> **Collected data**:
- Opening Delimiter -
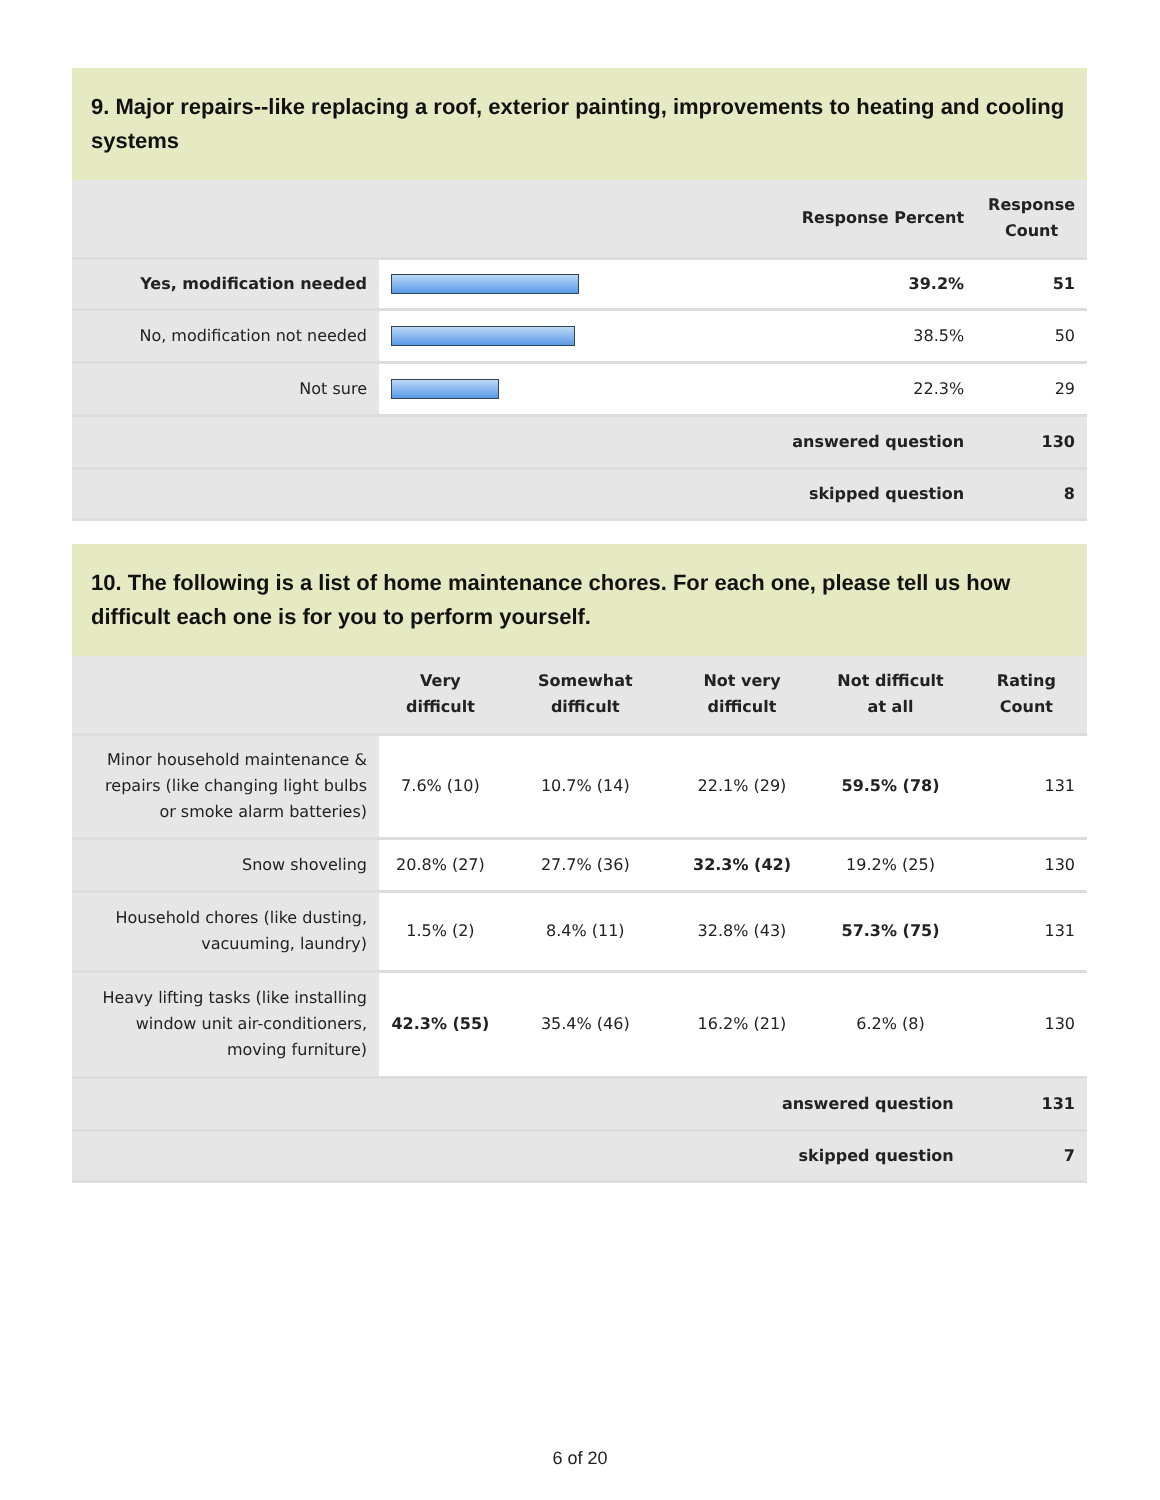9. Major repairs--like replacing a roof, exterior painting, improvements to heating and cooling systems
| | | Response Percent | Response Count |
| --- | --- | --- | --- |
| Yes, modification needed | | 39.2% | 51 |
| No, modification not needed | | 38.5% | 50 |
| Not sure | | 22.3% | 29 |
| | | answered question | 130 |
| | | skipped question | 8 |
10. The following is a list of home maintenance chores. For each one, please tell us how difficult each one is for you to perform yourself.
| | Very difficult | Somewhat difficult | Not very difficult | Not difficult at all | Rating Count |
| --- | --- | --- | --- | --- | --- |
| Minor household maintenance & repairs (like changing light bulbs or smoke alarm batteries) | 7.6% (10) | 10.7% (14) | 22.1% (29) | 59.5% (78) | 131 |
| Snow shoveling | 20.8% (27) | 27.7% (36) | 32.3% (42) | 19.2% (25) | 130 |
| Household chores (like dusting, vacuuming, laundry) | 1.5% (2) | 8.4% (11) | 32.8% (43) | 57.3% (75) | 131 |
| Heavy lifting tasks (like installing window unit air-conditioners, moving furniture) | 42.3% (55) | 35.4% (46) | 16.2% (21) | 6.2% (8) | 130 |
| | | | answered question | | 131 |
| | | | skipped question | | 7 |
6 of 20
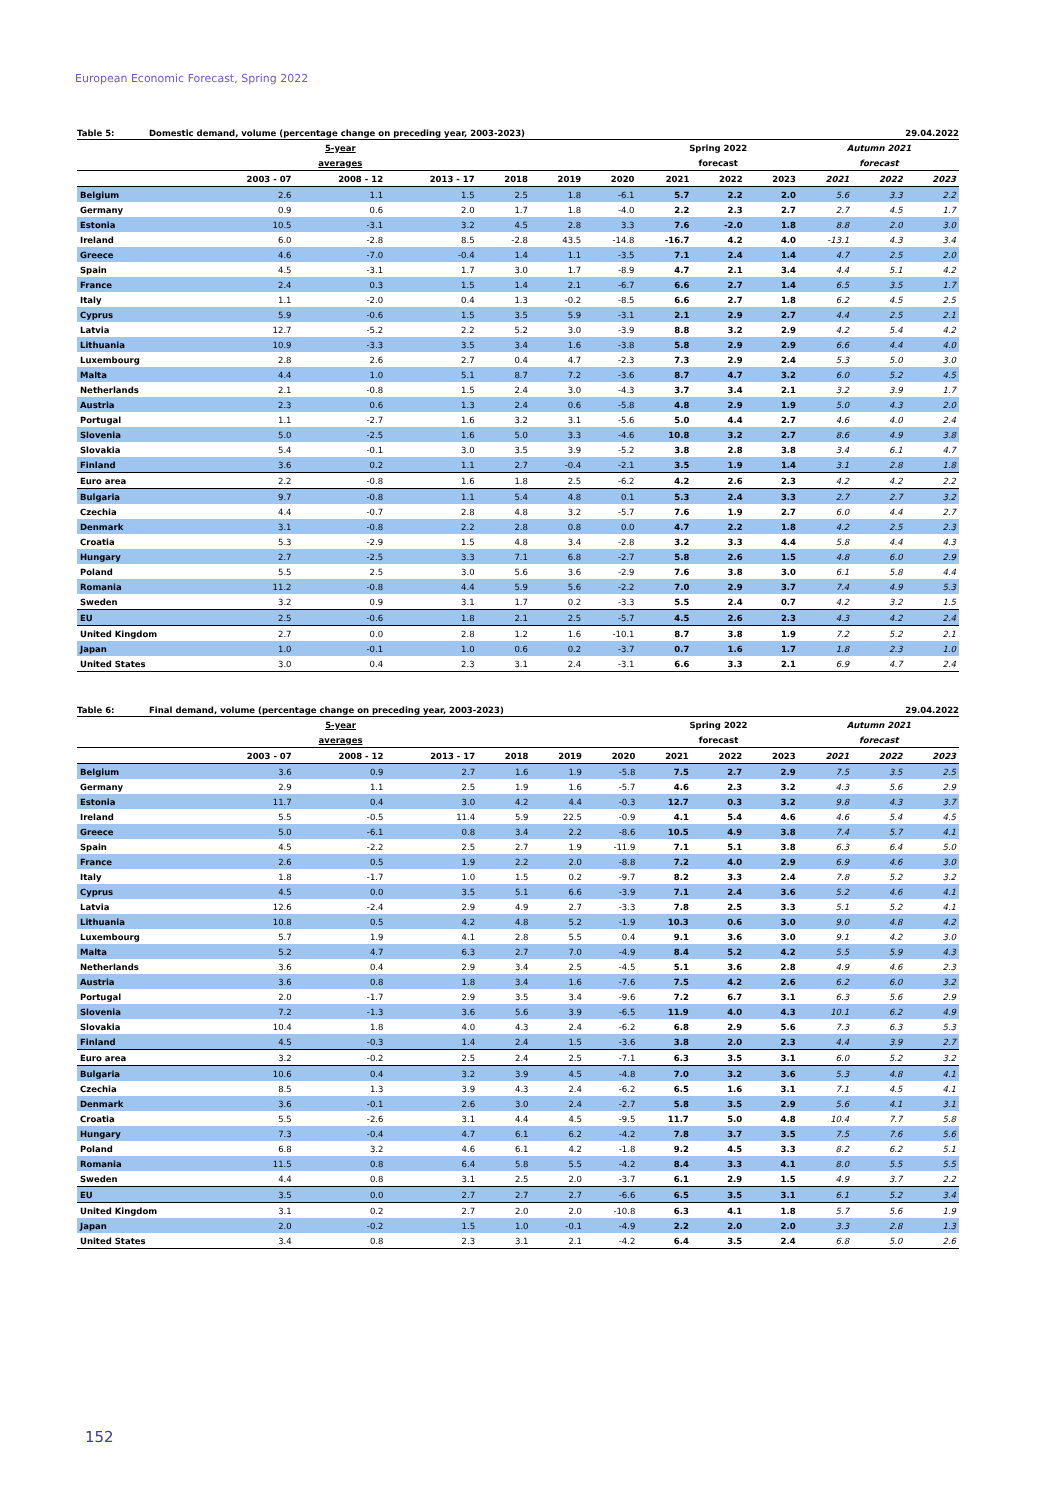European Economic Forecast, Spring 2022
Table 5: Domestic demand, volume (percentage change on preceding year, 2003-2023) 29.04.2022
| | | 5-year | | | | | Spring 2022 | | | Autumn 2021 | | |
| --- | --- | --- | --- | --- | --- | --- | --- | --- | --- | --- | --- | --- |
| | | averages | | | | | forecast | | | forecast | | |
| | 2003 - 07 | 2008 - 12 | 2013 - 17 | 2018 | 2019 | 2020 | 2021 | 2022 | 2023 | 2021 | 2022 | 2023 |
| Belgium | 2.6 | 1.1 | 1.5 | 2.5 | 1.8 | -6.1 | 5.7 | 2.2 | 2.0 | 5.6 | 3.3 | 2.2 |
| Germany | 0.9 | 0.6 | 2.0 | 1.7 | 1.8 | -4.0 | 2.2 | 2.3 | 2.7 | 2.7 | 4.5 | 1.7 |
| Estonia | 10.5 | -3.1 | 3.2 | 4.5 | 2.8 | 3.3 | 7.6 | -2.0 | 1.8 | 8.8 | 2.0 | 3.0 |
| Ireland | 6.0 | -2.8 | 8.5 | -2.8 | 43.5 | -14.8 | -16.7 | 4.2 | 4.0 | -13.1 | 4.3 | 3.4 |
| Greece | 4.6 | -7.0 | -0.4 | 1.4 | 1.1 | -3.5 | 7.1 | 2.4 | 1.4 | 4.7 | 2.5 | 2.0 |
| Spain | 4.5 | -3.1 | 1.7 | 3.0 | 1.7 | -8.9 | 4.7 | 2.1 | 3.4 | 4.4 | 5.1 | 4.2 |
| France | 2.4 | 0.3 | 1.5 | 1.4 | 2.1 | -6.7 | 6.6 | 2.7 | 1.4 | 6.5 | 3.5 | 1.7 |
| Italy | 1.1 | -2.0 | 0.4 | 1.3 | -0.2 | -8.5 | 6.6 | 2.7 | 1.8 | 6.2 | 4.5 | 2.5 |
| Cyprus | 5.9 | -0.6 | 1.5 | 3.5 | 5.9 | -3.1 | 2.1 | 2.9 | 2.7 | 4.4 | 2.5 | 2.1 |
| Latvia | 12.7 | -5.2 | 2.2 | 5.2 | 3.0 | -3.9 | 8.8 | 3.2 | 2.9 | 4.2 | 5.4 | 4.2 |
| Lithuania | 10.9 | -3.3 | 3.5 | 3.4 | 1.6 | -3.8 | 5.8 | 2.9 | 2.9 | 6.6 | 4.4 | 4.0 |
| Luxembourg | 2.8 | 2.6 | 2.7 | 0.4 | 4.7 | -2.3 | 7.3 | 2.9 | 2.4 | 5.3 | 5.0 | 3.0 |
| Malta | 4.4 | 1.0 | 5.1 | 8.7 | 7.2 | -3.6 | 8.7 | 4.7 | 3.2 | 6.0 | 5.2 | 4.5 |
| Netherlands | 2.1 | -0.8 | 1.5 | 2.4 | 3.0 | -4.3 | 3.7 | 3.4 | 2.1 | 3.2 | 3.9 | 1.7 |
| Austria | 2.3 | 0.6 | 1.3 | 2.4 | 0.6 | -5.8 | 4.8 | 2.9 | 1.9 | 5.0 | 4.3 | 2.0 |
| Portugal | 1.1 | -2.7 | 1.6 | 3.2 | 3.1 | -5.6 | 5.0 | 4.4 | 2.7 | 4.6 | 4.0 | 2.4 |
| Slovenia | 5.0 | -2.5 | 1.6 | 5.0 | 3.3 | -4.6 | 10.8 | 3.2 | 2.7 | 8.6 | 4.9 | 3.8 |
| Slovakia | 5.4 | -0.1 | 3.0 | 3.5 | 3.9 | -5.2 | 3.8 | 2.8 | 3.8 | 3.4 | 6.1 | 4.7 |
| Finland | 3.6 | 0.2 | 1.1 | 2.7 | -0.4 | -2.1 | 3.5 | 1.9 | 1.4 | 3.1 | 2.8 | 1.8 |
| Euro area | 2.2 | -0.8 | 1.6 | 1.8 | 2.5 | -6.2 | 4.2 | 2.6 | 2.3 | 4.2 | 4.2 | 2.2 |
| Bulgaria | 9.7 | -0.8 | 1.1 | 5.4 | 4.8 | 0.1 | 5.3 | 2.4 | 3.3 | 2.7 | 2.7 | 3.2 |
| Czechia | 4.4 | -0.7 | 2.8 | 4.8 | 3.2 | -5.7 | 7.6 | 1.9 | 2.7 | 6.0 | 4.4 | 2.7 |
| Denmark | 3.1 | -0.8 | 2.2 | 2.8 | 0.8 | 0.0 | 4.7 | 2.2 | 1.8 | 4.2 | 2.5 | 2.3 |
| Croatia | 5.3 | -2.9 | 1.5 | 4.8 | 3.4 | -2.8 | 3.2 | 3.3 | 4.4 | 5.8 | 4.4 | 4.3 |
| Hungary | 2.7 | -2.5 | 3.3 | 7.1 | 6.8 | -2.7 | 5.8 | 2.6 | 1.5 | 4.8 | 6.0 | 2.9 |
| Poland | 5.5 | 2.5 | 3.0 | 5.6 | 3.6 | -2.9 | 7.6 | 3.8 | 3.0 | 6.1 | 5.8 | 4.4 |
| Romania | 11.2 | -0.8 | 4.4 | 5.9 | 5.6 | -2.2 | 7.0 | 2.9 | 3.7 | 7.4 | 4.9 | 5.3 |
| Sweden | 3.2 | 0.9 | 3.1 | 1.7 | 0.2 | -3.3 | 5.5 | 2.4 | 0.7 | 4.2 | 3.2 | 1.5 |
| EU | 2.5 | -0.6 | 1.8 | 2.1 | 2.5 | -5.7 | 4.5 | 2.6 | 2.3 | 4.3 | 4.2 | 2.4 |
| United Kingdom | 2.7 | 0.0 | 2.8 | 1.2 | 1.6 | -10.1 | 8.7 | 3.8 | 1.9 | 7.2 | 5.2 | 2.1 |
| Japan | 1.0 | -0.1 | 1.0 | 0.6 | 0.2 | -3.7 | 0.7 | 1.6 | 1.7 | 1.8 | 2.3 | 1.0 |
| United States | 3.0 | 0.4 | 2.3 | 3.1 | 2.4 | -3.1 | 6.6 | 3.3 | 2.1 | 6.9 | 4.7 | 2.4 |
Table 6: Final demand, volume (percentage change on preceding year, 2003-2023) 29.04.2022
| | | 5-year | | | | | Spring 2022 | | | Autumn 2021 | | |
| --- | --- | --- | --- | --- | --- | --- | --- | --- | --- | --- | --- | --- |
| | | averages | | | | | forecast | | | forecast | | |
| | 2003 - 07 | 2008 - 12 | 2013 - 17 | 2018 | 2019 | 2020 | 2021 | 2022 | 2023 | 2021 | 2022 | 2023 |
| Belgium | 3.6 | 0.9 | 2.7 | 1.6 | 1.9 | -5.8 | 7.5 | 2.7 | 2.9 | 7.5 | 3.5 | 2.5 |
| Germany | 2.9 | 1.1 | 2.5 | 1.9 | 1.6 | -5.7 | 4.6 | 2.3 | 3.2 | 4.3 | 5.6 | 2.9 |
| Estonia | 11.7 | 0.4 | 3.0 | 4.2 | 4.4 | -0.3 | 12.7 | 0.3 | 3.2 | 9.8 | 4.3 | 3.7 |
| Ireland | 5.5 | -0.5 | 11.4 | 5.9 | 22.5 | -0.9 | 4.1 | 5.4 | 4.6 | 4.6 | 5.4 | 4.5 |
| Greece | 5.0 | -6.1 | 0.8 | 3.4 | 2.2 | -8.6 | 10.5 | 4.9 | 3.8 | 7.4 | 5.7 | 4.1 |
| Spain | 4.5 | -2.2 | 2.5 | 2.7 | 1.9 | -11.9 | 7.1 | 5.1 | 3.8 | 6.3 | 6.4 | 5.0 |
| France | 2.6 | 0.5 | 1.9 | 2.2 | 2.0 | -8.8 | 7.2 | 4.0 | 2.9 | 6.9 | 4.6 | 3.0 |
| Italy | 1.8 | -1.7 | 1.0 | 1.5 | 0.2 | -9.7 | 8.2 | 3.3 | 2.4 | 7.8 | 5.2 | 3.2 |
| Cyprus | 4.5 | 0.0 | 3.5 | 5.1 | 6.6 | -3.9 | 7.1 | 2.4 | 3.6 | 5.2 | 4.6 | 4.1 |
| Latvia | 12.6 | -2.4 | 2.9 | 4.9 | 2.7 | -3.3 | 7.8 | 2.5 | 3.3 | 5.1 | 5.2 | 4.1 |
| Lithuania | 10.8 | 0.5 | 4.2 | 4.8 | 5.2 | -1.9 | 10.3 | 0.6 | 3.0 | 9.0 | 4.8 | 4.2 |
| Luxembourg | 5.7 | 1.9 | 4.1 | 2.8 | 5.5 | 0.4 | 9.1 | 3.6 | 3.0 | 9.1 | 4.2 | 3.0 |
| Malta | 5.2 | 4.7 | 6.3 | 2.7 | 7.0 | -4.9 | 8.4 | 5.2 | 4.2 | 5.5 | 5.9 | 4.3 |
| Netherlands | 3.6 | 0.4 | 2.9 | 3.4 | 2.5 | -4.5 | 5.1 | 3.6 | 2.8 | 4.9 | 4.6 | 2.3 |
| Austria | 3.6 | 0.8 | 1.8 | 3.4 | 1.6 | -7.6 | 7.5 | 4.2 | 2.6 | 6.2 | 6.0 | 3.2 |
| Portugal | 2.0 | -1.7 | 2.9 | 3.5 | 3.4 | -9.6 | 7.2 | 6.7 | 3.1 | 6.3 | 5.6 | 2.9 |
| Slovenia | 7.2 | -1.3 | 3.6 | 5.6 | 3.9 | -6.5 | 11.9 | 4.0 | 4.3 | 10.1 | 6.2 | 4.9 |
| Slovakia | 10.4 | 1.8 | 4.0 | 4.3 | 2.4 | -6.2 | 6.8 | 2.9 | 5.6 | 7.3 | 6.3 | 5.3 |
| Finland | 4.5 | -0.3 | 1.4 | 2.4 | 1.5 | -3.6 | 3.8 | 2.0 | 2.3 | 4.4 | 3.9 | 2.7 |
| Euro area | 3.2 | -0.2 | 2.5 | 2.4 | 2.5 | -7.1 | 6.3 | 3.5 | 3.1 | 6.0 | 5.2 | 3.2 |
| Bulgaria | 10.6 | 0.4 | 3.2 | 3.9 | 4.5 | -4.8 | 7.0 | 3.2 | 3.6 | 5.3 | 4.8 | 4.1 |
| Czechia | 8.5 | 1.3 | 3.9 | 4.3 | 2.4 | -6.2 | 6.5 | 1.6 | 3.1 | 7.1 | 4.5 | 4.1 |
| Denmark | 3.6 | -0.1 | 2.6 | 3.0 | 2.4 | -2.7 | 5.8 | 3.5 | 2.9 | 5.6 | 4.1 | 3.1 |
| Croatia | 5.5 | -2.6 | 3.1 | 4.4 | 4.5 | -9.5 | 11.7 | 5.0 | 4.8 | 10.4 | 7.7 | 5.8 |
| Hungary | 7.3 | -0.4 | 4.7 | 6.1 | 6.2 | -4.2 | 7.8 | 3.7 | 3.5 | 7.5 | 7.6 | 5.6 |
| Poland | 6.8 | 3.2 | 4.6 | 6.1 | 4.2 | -1.8 | 9.2 | 4.5 | 3.3 | 8.2 | 6.2 | 5.1 |
| Romania | 11.5 | 0.8 | 6.4 | 5.8 | 5.5 | -4.2 | 8.4 | 3.3 | 4.1 | 8.0 | 5.5 | 5.5 |
| Sweden | 4.4 | 0.8 | 3.1 | 2.5 | 2.0 | -3.7 | 6.1 | 2.9 | 1.5 | 4.9 | 3.7 | 2.2 |
| EU | 3.5 | 0.0 | 2.7 | 2.7 | 2.7 | -6.6 | 6.5 | 3.5 | 3.1 | 6.1 | 5.2 | 3.4 |
| United Kingdom | 3.1 | 0.2 | 2.7 | 2.0 | 2.0 | -10.8 | 6.3 | 4.1 | 1.8 | 5.7 | 5.6 | 1.9 |
| Japan | 2.0 | -0.2 | 1.5 | 1.0 | -0.1 | -4.9 | 2.2 | 2.0 | 2.0 | 3.3 | 2.8 | 1.3 |
| United States | 3.4 | 0.8 | 2.3 | 3.1 | 2.1 | -4.2 | 6.4 | 3.5 | 2.4 | 6.8 | 5.0 | 2.6 |
152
- Closing Delimiter -
> **Exercise**:
In the entries above, count each line that includes "Portugal" and report the total with no other text.

> **Answer for the task**:
2